Small Farms Can Grow Into Large Enterprises

Today’s farmers know first-hand that farming is not what it used to be. Farmers are responding to challenges—competition with global markets, the need for new alternative markets where traditional markets have declined, and consumer demands for fresher, safer products—in order to expand their operations. Smaller farms, in particular, may have more difficulty in adapting to the changing marketplace because of, among other things, lack of capital and other resources.

Yet, as a recent ERS analysis shows, some smaller farms manage to grow into large commercial operations.

Using agricultural census data spanning 1982-97, ERS researchers identified over 5,000 small part-time farm enterprises with limited sales and tracked them over time. In 1982, these farms had less than $10,000 in annual sales but produced relatively high-value products, generating at least $500 of sales per acre in 1997.

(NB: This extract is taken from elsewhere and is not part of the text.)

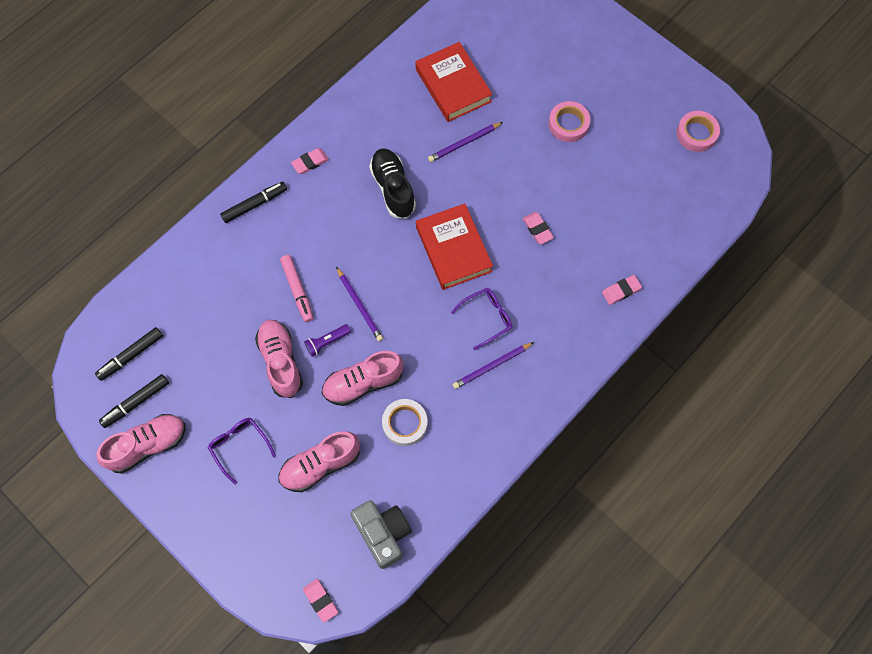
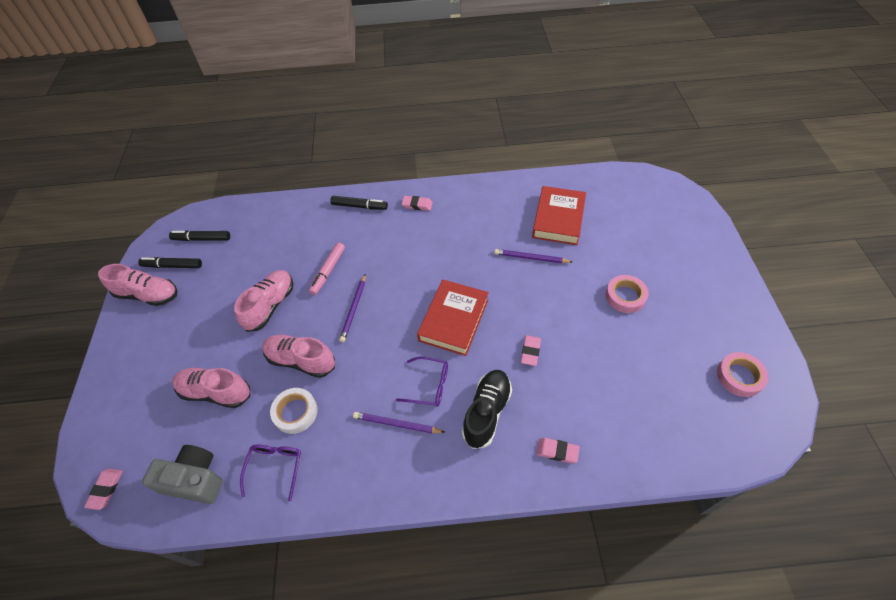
camera: 45 degrees right, 15 degrees down
(239, 446) = (188, 338): purple glasses -> purple glasses (275, 467)
(327, 342) = (309, 316): purple flashlight -> none
(383, 533) = (194, 480): grey camera -> grey camera turned 90 degrees counterclockwise
(393, 188) = (453, 253): black shoe -> black shoe (487, 412)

Some operators of such farms may not wish to expand into larger enterprises because of other interests. But by 1997, 644 of these farms had grown into commercial operations with annual sales of $100,000 or more, and 97 of them had over $500,000 in sales. Total 1997 sales among these 644 emergent adaptive farms (EAFs) came to $224.9 million, compared with less than $5 million in total group sales for 1982. The analysis revealed several characteristics of EAFs:

  • The majority (61 percent) of EAF operators in 1982 were young to middle-aged (under age 44) farmers/ranchers. Among all farmers, only 36 percent fall into this age group.
  • Most EAFs were organized as sole proprietorships, and, over time, about one-fifth moved to partnerships or incorporated.
  • Three commodity groups—grape vineyards, nursery and tree products, and vegetable and melon farming—accounted for 41 percent ($93 million) of sales in 1997, while floriculture, other noncitrus fruit, and tree nut farming accounted for another 23 percent ($54 million).
  • Off-farm work offered vital financial support during the early years of the typical EAF. As their businesses expanded, however, EAF operators spent more time on their farming enterprises. Thirty-five percent of EAF operators worked at least 200 days off the farm in 1987, but that share declined to 16 percent by 1997 as farm operations expanded.

Most EAFs were in major fruit- and vegetable-producing States, often in or near metropolitan areas. Metro proximity proved critically important to their success: It provided both off-farm employment options to help finance tiny startups and close-by marketing opportunities to support their growth.